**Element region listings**
• • • •

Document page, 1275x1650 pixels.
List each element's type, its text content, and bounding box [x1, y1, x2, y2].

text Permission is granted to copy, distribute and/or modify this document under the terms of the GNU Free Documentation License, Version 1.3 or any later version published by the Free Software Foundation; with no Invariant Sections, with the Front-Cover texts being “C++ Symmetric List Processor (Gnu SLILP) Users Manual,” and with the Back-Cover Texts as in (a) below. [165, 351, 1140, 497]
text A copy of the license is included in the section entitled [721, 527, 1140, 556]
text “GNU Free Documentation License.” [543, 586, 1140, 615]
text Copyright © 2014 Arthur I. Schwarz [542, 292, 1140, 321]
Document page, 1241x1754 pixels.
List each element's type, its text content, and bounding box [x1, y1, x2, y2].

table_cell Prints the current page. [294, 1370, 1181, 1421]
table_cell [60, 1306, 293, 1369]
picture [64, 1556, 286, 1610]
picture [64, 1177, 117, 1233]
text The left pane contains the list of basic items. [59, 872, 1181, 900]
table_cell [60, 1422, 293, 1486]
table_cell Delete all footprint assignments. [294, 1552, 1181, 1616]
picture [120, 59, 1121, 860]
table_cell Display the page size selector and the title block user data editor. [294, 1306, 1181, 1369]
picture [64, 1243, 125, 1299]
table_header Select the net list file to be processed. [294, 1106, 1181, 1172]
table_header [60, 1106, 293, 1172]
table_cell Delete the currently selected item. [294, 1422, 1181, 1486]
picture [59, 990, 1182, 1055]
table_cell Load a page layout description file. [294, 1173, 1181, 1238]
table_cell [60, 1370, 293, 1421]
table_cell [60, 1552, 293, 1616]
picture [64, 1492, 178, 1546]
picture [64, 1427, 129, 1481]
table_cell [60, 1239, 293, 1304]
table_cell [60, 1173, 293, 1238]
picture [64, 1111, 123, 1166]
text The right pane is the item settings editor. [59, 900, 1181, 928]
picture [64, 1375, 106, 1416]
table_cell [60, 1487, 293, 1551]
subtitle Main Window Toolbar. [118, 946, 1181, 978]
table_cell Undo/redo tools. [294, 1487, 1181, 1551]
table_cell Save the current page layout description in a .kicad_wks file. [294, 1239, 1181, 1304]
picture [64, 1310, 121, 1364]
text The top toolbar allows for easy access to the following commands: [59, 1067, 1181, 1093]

• • • •

**GIVEN INSTRUCTION**
Copy every line of the records above word for word, in their original order.

**WORKED ANSWER**
Document page, 1275x1650 pixels.
List each element's type, its text content, and bounding box [x1, y1, x2, y2].

text Permission is granted to copy, distribute and/or modify this document under the terms of the GNU Free Documentation License, Version 1.3 or any later version published by the Free Software Foundation; with no Invariant Sections, with the Front-Cover texts being “C++ Symmetric List Processor (Gnu SLILP) Users Manual,” and with the Back-Cover Texts as in (a) below. [165, 351, 1140, 497]
text A copy of the license is included in the section entitled [721, 527, 1140, 556]
text “GNU Free Documentation License.” [543, 586, 1140, 615]
text Copyright © 2014 Arthur I. Schwarz [542, 292, 1140, 321]
Document page, 1241x1754 pixels.
List each element's type, its text content, and bounding box [x1, y1, x2, y2].

table_cell Prints the current page. [294, 1370, 1181, 1421]
table_cell [60, 1306, 293, 1369]
picture [64, 1556, 286, 1610]
picture [64, 1177, 117, 1233]
text The left pane contains the list of basic items. [59, 872, 1181, 900]
table_cell [60, 1422, 293, 1486]
table_cell Delete all footprint assignments. [294, 1552, 1181, 1616]
picture [120, 59, 1121, 860]
table_cell Display the page size selector and the title block user data editor. [294, 1306, 1181, 1369]
picture [64, 1243, 125, 1299]
table_header Select the net list file to be processed. [294, 1106, 1181, 1172]
table_header [60, 1106, 293, 1172]
table_cell Delete the currently selected item. [294, 1422, 1181, 1486]
picture [59, 990, 1182, 1055]
table_cell Load a page layout description file. [294, 1173, 1181, 1238]
table_cell [60, 1370, 293, 1421]
table_cell [60, 1552, 293, 1616]
picture [64, 1492, 178, 1546]
picture [64, 1427, 129, 1481]
table_cell [60, 1239, 293, 1304]
table_cell [60, 1173, 293, 1238]
picture [64, 1111, 123, 1166]
text The right pane is the item settings editor. [59, 900, 1181, 928]
picture [64, 1375, 106, 1416]
table_cell [60, 1487, 293, 1551]
subtitle Main Window Toolbar. [118, 946, 1181, 978]
table_cell Undo/redo tools. [294, 1487, 1181, 1551]
table_cell Save the current page layout description in a .kicad_wks file. [294, 1239, 1181, 1304]
picture [64, 1310, 121, 1364]
text The top toolbar allows for easy access to the following commands: [59, 1067, 1181, 1093]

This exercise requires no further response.